Jo Kyubong, Schramm Timothy M, Schwartz David C
Department of Chemistry, University of Wisconsin, Madison, WI 53706, USA.
Methods Mol Biol. 2009;544:29-42. doi: 10.1007/978-1-59745-483-4_3.
Single DNA molecule approaches are playing an increasingly central role in the analytical genomic sciences because single molecule techniques intrinsically provide individualized measurements of selected molecules, free from the constraints of bulk techniques, which blindly average noise and mask the presence of minor analyte components. Accordingly, a principal challenge that must be addressed by all single molecule approaches aimed at genome analysis is how to immobilize and manipulate DNA molecules for measurements that foster construction of large, biologically relevant data sets. For meeting this challenge, this chapter discusses an integrated approach for microfabricated and nanofabricated devices for the manipulation of elongated DNA molecules within nanoscale geometries. Ideally, large DNA coils stretch via nanoconfinement when channel dimensions are within tens of nanometers. Importantly, stretched, often immobilized, DNA molecules spanning hundreds of kilobase pairs are required by all analytical platforms working with large genomic substrates because imaging techniques acquire sequence information from molecules that normally exist in free solution as unrevealing random coils resembling floppy balls of yarn. However, nanoscale devices fabricated with sufficiently small dimensions fostering molecular stretching make these devices impractical because of the requirement of exotic fabrication technologies, costly materials, and poor operational efficiencies. In this chapter, such problems are addressed by discussion of a new approach to DNA presentation and analysis that establishes scaleable nanoconfinement conditions through reduction of ionic strength; stiffening DNA molecules thus enabling their arraying for analysis using easily fabricated devices that can also be mass produced. This new approach to DNA nanoconfinement is complemented by the development of a novel labeling scheme for reliable marking of individual molecules with fluorochrome labels, creating molecular barcodes, which are efficiently read using fluorescence resonance energy transfer techniques for minimizing noise from unincorporated labels. As such, our integrative approach for the realization of genomic analysis through nanoconfinement, named nanocoding, was demonstrated through the barcoding and mapping of bacterial artificial chromosomal molecules, thereby providing the basis for a high-throughput platform competent for whole genome investigations.
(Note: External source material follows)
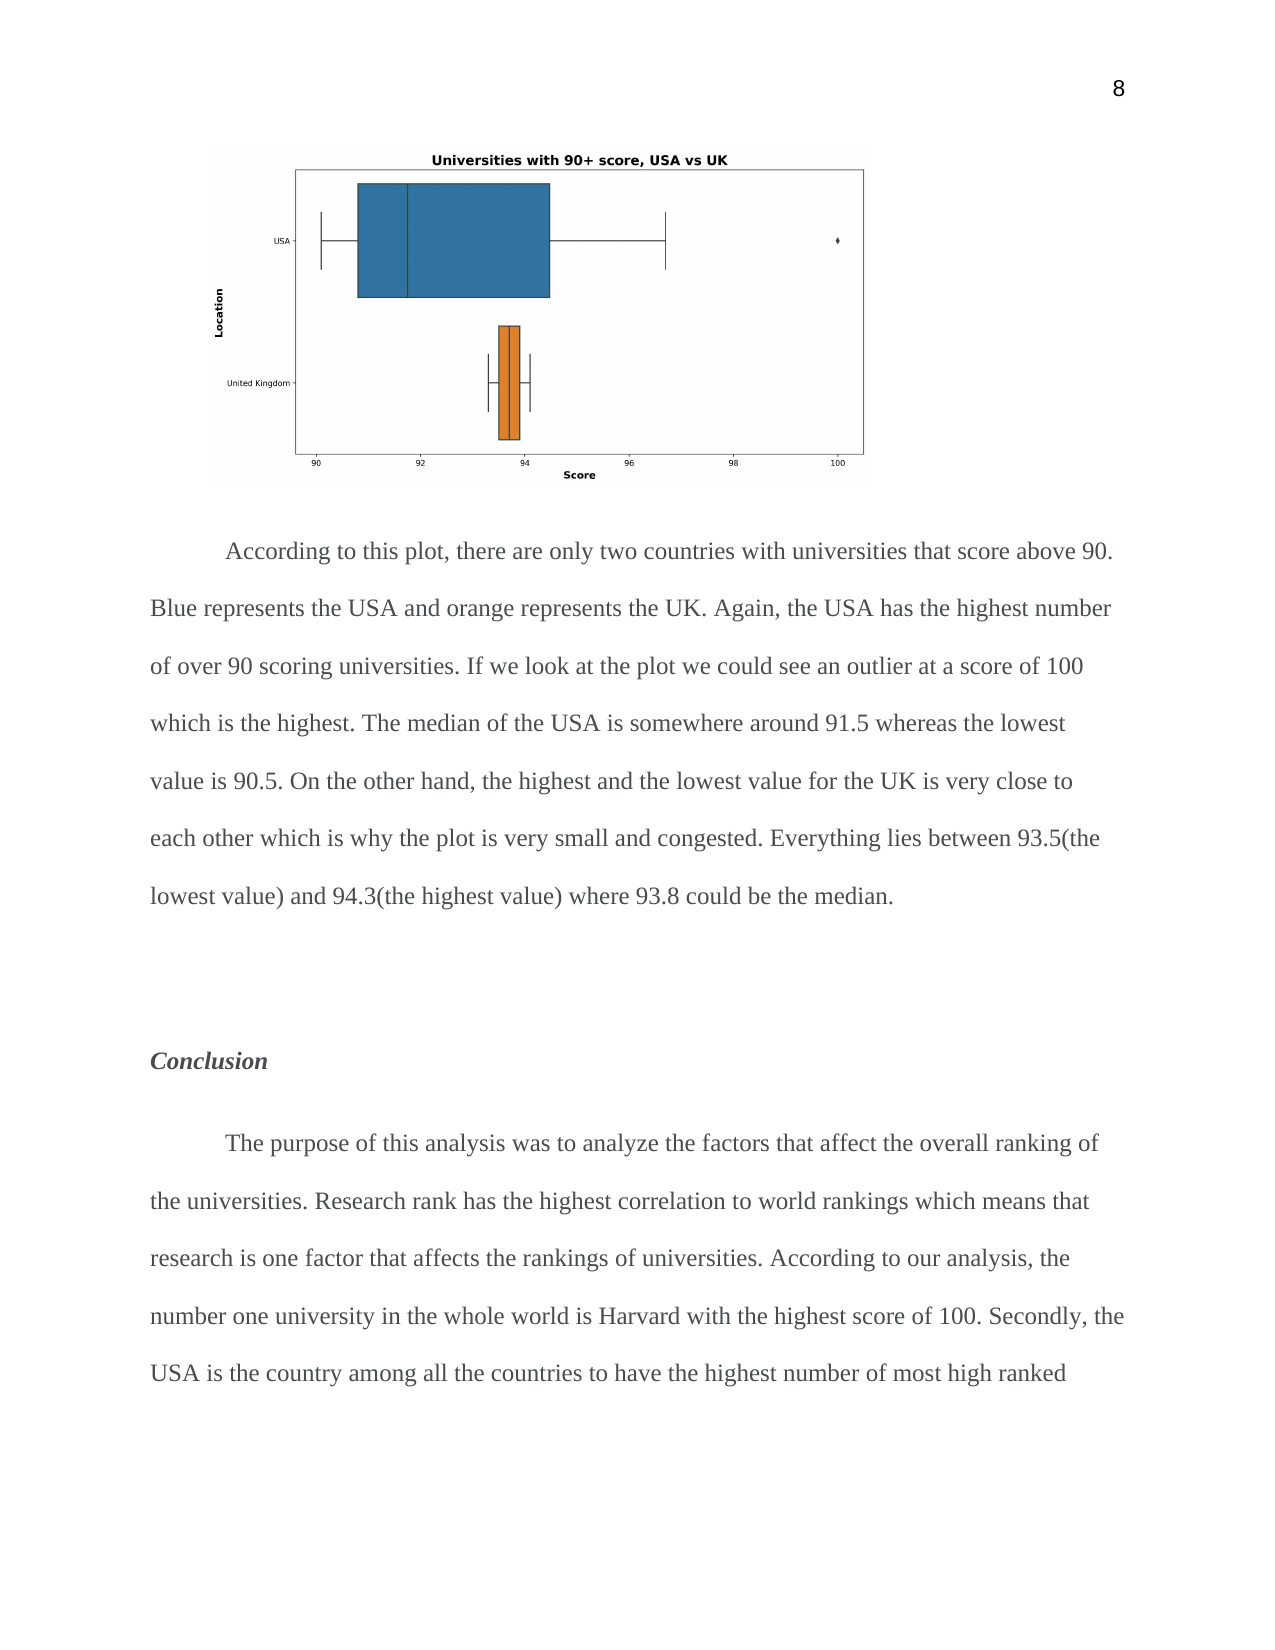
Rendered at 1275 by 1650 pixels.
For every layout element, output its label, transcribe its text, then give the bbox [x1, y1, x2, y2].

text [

单DNA分子分析方法在分析基因组科学中发挥着越来越核心的作用,因为单分子技术本质上能够对选定分子进行个体化测量,不受大量技术的限制,大量技术会盲目地对噪声进行平均并掩盖微量分析物成分的存在。因此,所有旨在进行基因组分析的单分子方法都必须应对的一个主要挑战是如何固定和操纵DNA分子,以进行有助于构建大型生物学相关数据集的测量。为应对这一挑战,本章讨论了一种用于微纳制造设备的集成方法,该方法用于在纳米尺度几何结构中操纵细长的DNA分子。理想情况下,当通道尺寸在几十纳米以内时,大的DNA线圈会通过纳米限制而伸展。重要的是,所有处理大型基因组底物的分析平台都需要跨越数百千碱基对的拉伸且通常固定的DNA分子,因为成像技术从通常以自由溶液形式存在的分子中获取序列信息,这些分子是无特征的随机线圈,类似于松散的毛线球。然而,制造尺寸足够小以促进分子拉伸的纳米级设备由于需要特殊的制造技术、昂贵的材料以及较差的操作效率而不实用。在本章中,通过讨论一种新的DNA呈现和分析方法来解决这些问题,该方法通过降低离子强度建立可扩展的纳米限制条件;使DNA分子变硬,从而能够使用易于制造且可大规模生产的设备对其进行排列以进行分析。这种新的DNA纳米限制方法辅以一种新型标记方案的开发,该方案用于用荧光染料标记可靠地标记单个分子,创建分子条形码,使用荧光共振能量转移技术可以有效地读取这些条形码,以最小化未结合标记产生的噪声。因此,我们通过纳米限制实现基因组分析的集成方法,即纳米编码,通过细菌人工染色体分子的条形码化和映射得到了证明,从而为能够进行全基因组研究的高通量平台提供了基础。